M. ALİ AĞCA; HACCA MI, HAÇA MI?
M. Ali Ağca'nın tahliyesi bazı kimseleri sevindirdi. Malum çevreleri ise sinirlendirdi!..?
Bu karanlık ve karmaşık olayın perde arkasına projektör tutmak amacıyla önce Ağca'yı Bulgar Mafyası eliyle Rus İstihbaratının kullanmasını sağlayan, Ruzı Nazar isimli Yahudi asıllı Özbek CIA ajanını tanıyalım.
Ruzi Nazar Kimdir?
Ruzi Nazar 1941 yılına kadar kızıl orduda görev yapmış Özbek asıllı bir asker olarak tanınıyor. Ama gerçekte Yahudi asıllıdır. Nazar 1941 yılında kızıl ordudan kaçtı ve Almanya'ya giderek Nazilere katıldı. Zaten "Nazi"lerin de Alman Yahudi'si olan Siyonistlerce organize edildiği tarihi belgelerle kanıtlandı. Nazi ordusunda ünlü Türkistan Biriliğini kurdu.

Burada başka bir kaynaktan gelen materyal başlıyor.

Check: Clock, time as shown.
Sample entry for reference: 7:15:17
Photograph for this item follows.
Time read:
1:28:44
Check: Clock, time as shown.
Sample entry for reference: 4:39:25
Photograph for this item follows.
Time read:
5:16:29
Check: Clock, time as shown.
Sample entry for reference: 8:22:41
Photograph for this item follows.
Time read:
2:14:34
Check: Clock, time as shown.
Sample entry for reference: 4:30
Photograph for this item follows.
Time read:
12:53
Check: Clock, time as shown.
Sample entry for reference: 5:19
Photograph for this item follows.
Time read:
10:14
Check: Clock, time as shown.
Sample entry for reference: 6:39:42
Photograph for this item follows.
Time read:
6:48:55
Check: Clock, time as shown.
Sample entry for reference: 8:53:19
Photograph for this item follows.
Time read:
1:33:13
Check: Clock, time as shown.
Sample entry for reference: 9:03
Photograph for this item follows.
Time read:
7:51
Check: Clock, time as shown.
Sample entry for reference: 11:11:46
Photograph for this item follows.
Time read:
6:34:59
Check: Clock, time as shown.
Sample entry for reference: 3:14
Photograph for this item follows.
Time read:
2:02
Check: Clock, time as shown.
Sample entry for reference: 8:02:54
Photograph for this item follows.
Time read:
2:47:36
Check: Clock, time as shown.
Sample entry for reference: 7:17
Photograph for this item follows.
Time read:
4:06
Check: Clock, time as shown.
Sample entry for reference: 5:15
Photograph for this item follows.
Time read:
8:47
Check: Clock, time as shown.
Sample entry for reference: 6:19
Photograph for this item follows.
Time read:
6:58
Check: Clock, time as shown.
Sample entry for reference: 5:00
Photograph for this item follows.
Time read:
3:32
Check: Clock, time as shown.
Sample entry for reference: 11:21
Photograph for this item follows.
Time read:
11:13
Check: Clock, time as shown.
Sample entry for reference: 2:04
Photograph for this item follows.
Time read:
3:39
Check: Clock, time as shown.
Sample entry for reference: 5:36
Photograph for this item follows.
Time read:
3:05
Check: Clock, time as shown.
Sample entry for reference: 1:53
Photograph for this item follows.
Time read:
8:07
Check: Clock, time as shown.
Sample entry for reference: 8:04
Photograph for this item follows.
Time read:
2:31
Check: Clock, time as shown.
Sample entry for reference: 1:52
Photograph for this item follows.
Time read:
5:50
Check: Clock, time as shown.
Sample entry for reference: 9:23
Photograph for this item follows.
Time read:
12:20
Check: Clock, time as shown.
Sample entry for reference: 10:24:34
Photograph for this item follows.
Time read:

Bu arada Berlin'de dönemin ünlü istihbaratçılarıyla ilişkiler kuran Nazar, Siyonizm'in sağ ve sol kolu olan hem Amerika'ya hem Rusya'ya bilgiler aktardı. Bu ilişkiler sayesinde de 2.Dünya Savaşının ardından Amerikan İstihbarat Teşkilatına, CIA katıldı. 1950'li yıllarda Amerikan Sesi adlı bir radyo programı yaparken tanıştığı bir başka ünlü istihbaratçı ve yine Yahudi asıllı Paul Henze ile önemli operasyonlara katıldı. Ruzi Nazar'ın Türkiye ile ilişkileri işte bu tarihlerde başladı. Nazar Hense ile birlikte 1959 yılında Türkiye'nin Amerikan Büyükelçiliğinde diplomat olarak görev yapmaya başladı.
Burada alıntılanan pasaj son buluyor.